Come era logico aspettarsi, il rotolo di lino a contatto
con l'aria, si lacerò e si aprì, lasciando fuoriuscire,
da esso, un insieme di manoscritti. Tali manoscritti, che
verranno denominati in seguito i Codici di Nag-Hammadi,
subiscono, da quel momento, differenti destini! Alcuni,
infatti, verranno distrutti o gettati con noncuranza dagli
stessi contadini, ignari dell'importanza della scoperta;
altri in condizioni migliori saranno venduti per l'equivalente
di tre sterline ad un rigattiere del Cairo, che .separatamente,
li cederà al migliore acquirente. Ira questi acquirenti
risulterà anche Il Museo copto del Cairo, che ne acquisterà
e raccoglierà diversi rotoli, mettendoli a disposizione
di chiunque volesse ammirarli. In seguito ,un antiquario
entrerà in possesso di uno dei manoscritti, che, a sua volta,
lo rivenderà all'Istituto " C.G.Jung di Zurigo. Finalmente
gli studiosi di questi due Istituti: il Museo del Cairo
e l'Istituto di Zurigo, tradurranno le antichissime scritture
dai caratteri copto - grecizzanti. Quasi tutti i 13 codici
hanno una legatura in cuoio e risultano risalire alla fine
del I° secolo d.C. Sono traduzioni in copto di manoscritti
più antichi elaborati probabilmente in aramaico,; originariamente
erano composti di 1350 pagine ma di queste risulteranno
leggibili solo 1130. Questi codici, che, come già abbiamo
detto, si trovano esposti nel Museo copto del Cairo, saliranno
agli onori della cronaca quando, nel 1956, verrà dedicata
loro una prima raccolta di riproduzioni fotografiche. Il
codice che si è subito rivelato di eccezionale interesse
è quello contenente il "Vangelo secondo Tommaso", composto
da venti pagine di papiro e 114 detti; certamente il più
antico tra i Vangeli conosciuti sin ora, e impropriamente,
quindi denominato il Quinto Vangelo; prima di tale scoperta
se ne conosceva l'esistenza soltanto attraverso allusioni
e qualche citazione nella letteratura patristica. Sono riportate
, in questo documento, frasi inedite di Gesù Cristo che
rendono la sua figura diversa da quella a noi pervenuta
attraverso la religione cattolica. Il Cristo di Tommaso,
non vince la forza del mondo servendosi del dolore bensì
utilizzando l'arma della Conoscenza, quella Cosmica, Eterna,
che non subisce l'usura del tempo. Molti studiosi come ad
esempio il glottologo ed archeologo francese Jean Doresse
(che per primo nel 1959 tradusse il testo) ed il noto orientalista
tedesco H.C. Puech ritengono questo Vangelo una delle più
antiche testimonianze scritte della tradizione cristiana
e lo datano nella metà del I° secolo d.C.; Puech, inoltre,
ha fornito una nuova traduzione, diversa da quella di Doresse.

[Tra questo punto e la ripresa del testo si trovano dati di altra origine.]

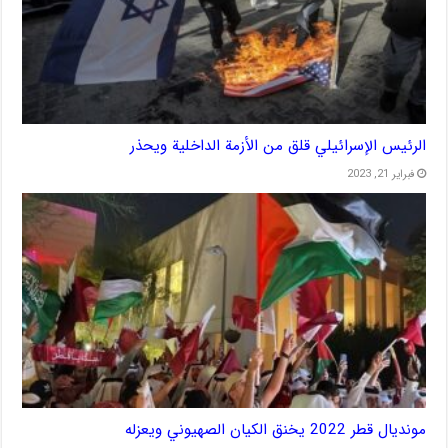
الرئيس الإسرائيلي قلق من الأزمة الداخلية ويحذر
فبراير 21, 2023
مونديال قطر 2022 يخنق الكيان الصهيوني ويعزله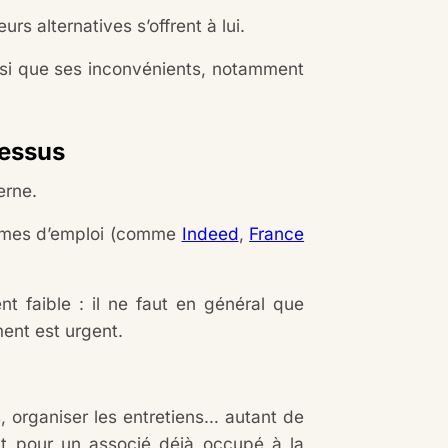
rs alternatives s’offrent à lui.
si que ses inconvénients, notamment
cessus
terne.
ormes d’emploi (comme
Indeed
,
France
nt faible : il ne faut en général que
ement est urgent.
s, organiser les entretiens… autant de
t pour un associé déjà occupé à la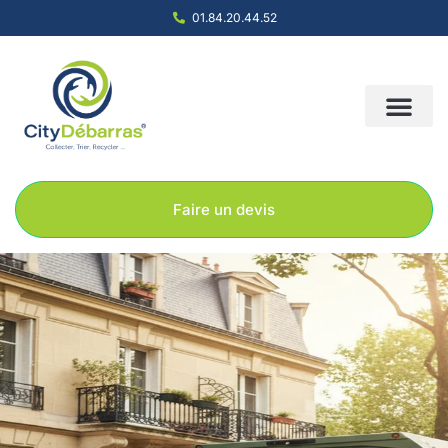
01.84.20.44.52
Nous contacter
Notre société
Nos solution
Faire un devis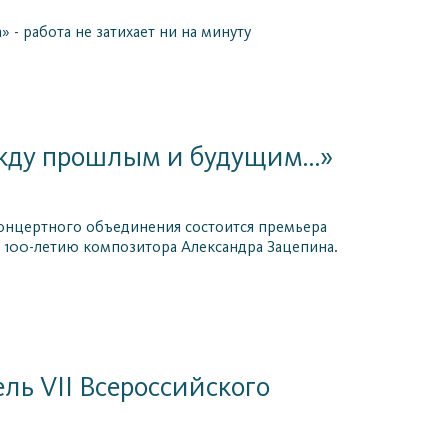
 - работа не затихает ни на минуту
ежду прошлым и будущим…»
-концертного объединения состоится премьера
100-летию композитора Александра Зацепина.
ль VII Всероссийского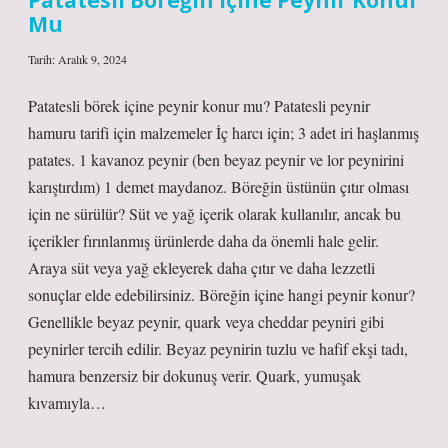
Patatesli Böreğin Içine Peynir Konur
Mu
Tarih: Aralık 9, 2024
Patatesli börek içine peynir konur mu? Patatesli peynir
hamuru tarifi için malzemeler İç harcı için; 3 adet iri haşlanmış
patates. 1 kavanoz peynir (ben beyaz peynir ve lor peynirini
karıştırdım) 1 demet maydanoz. Böreğin üstünün çıtır olması
için ne sürülür? Süt ve yağ içerik olarak kullanılır, ancak bu
içerikler fırınlanmış ürünlerde daha da önemli hale gelir.
Araya süt veya yağ ekleyerek daha çıtır ve daha lezzetli
sonuçlar elde edebilirsiniz. Böreğin içine hangi peynir konur?
Genellikle beyaz peynir, quark veya cheddar peyniri gibi
peynirler tercih edilir. Beyaz peynirin tuzlu ve hafif ekşi tadı,
hamura benzersiz bir dokunuş verir. Quark, yumuşak
kıvamıyla…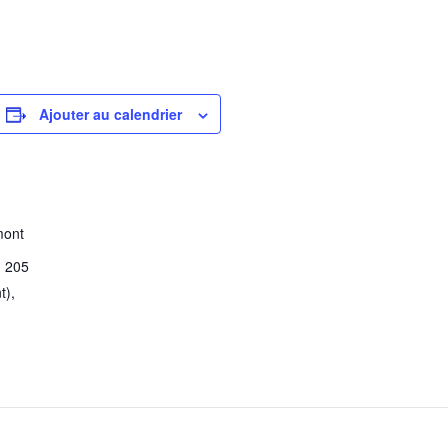
Ajouter au calendrier
mont
, 205
t)
,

Senza contare che moltissimi cultori della materia, nel
tempo, hanno elaborato miriadi di ricerche al punto tale
che Hans Quecke, nel 1961, ne elencava un centinaio. Questi
antichi documenti, sembra fossero appartenuti ad una ristretta
Comunità di persone, dal momento che il "copto" era una
lingua poco diffusa in Egitto e conosciuta solo da una limitata
cerchia di eruditi e probabilmente di diretta estrazione
gnostica, ciò spiega la totale estraneità di tali scritti
al mondo ebraico - cristiano dell'epoca.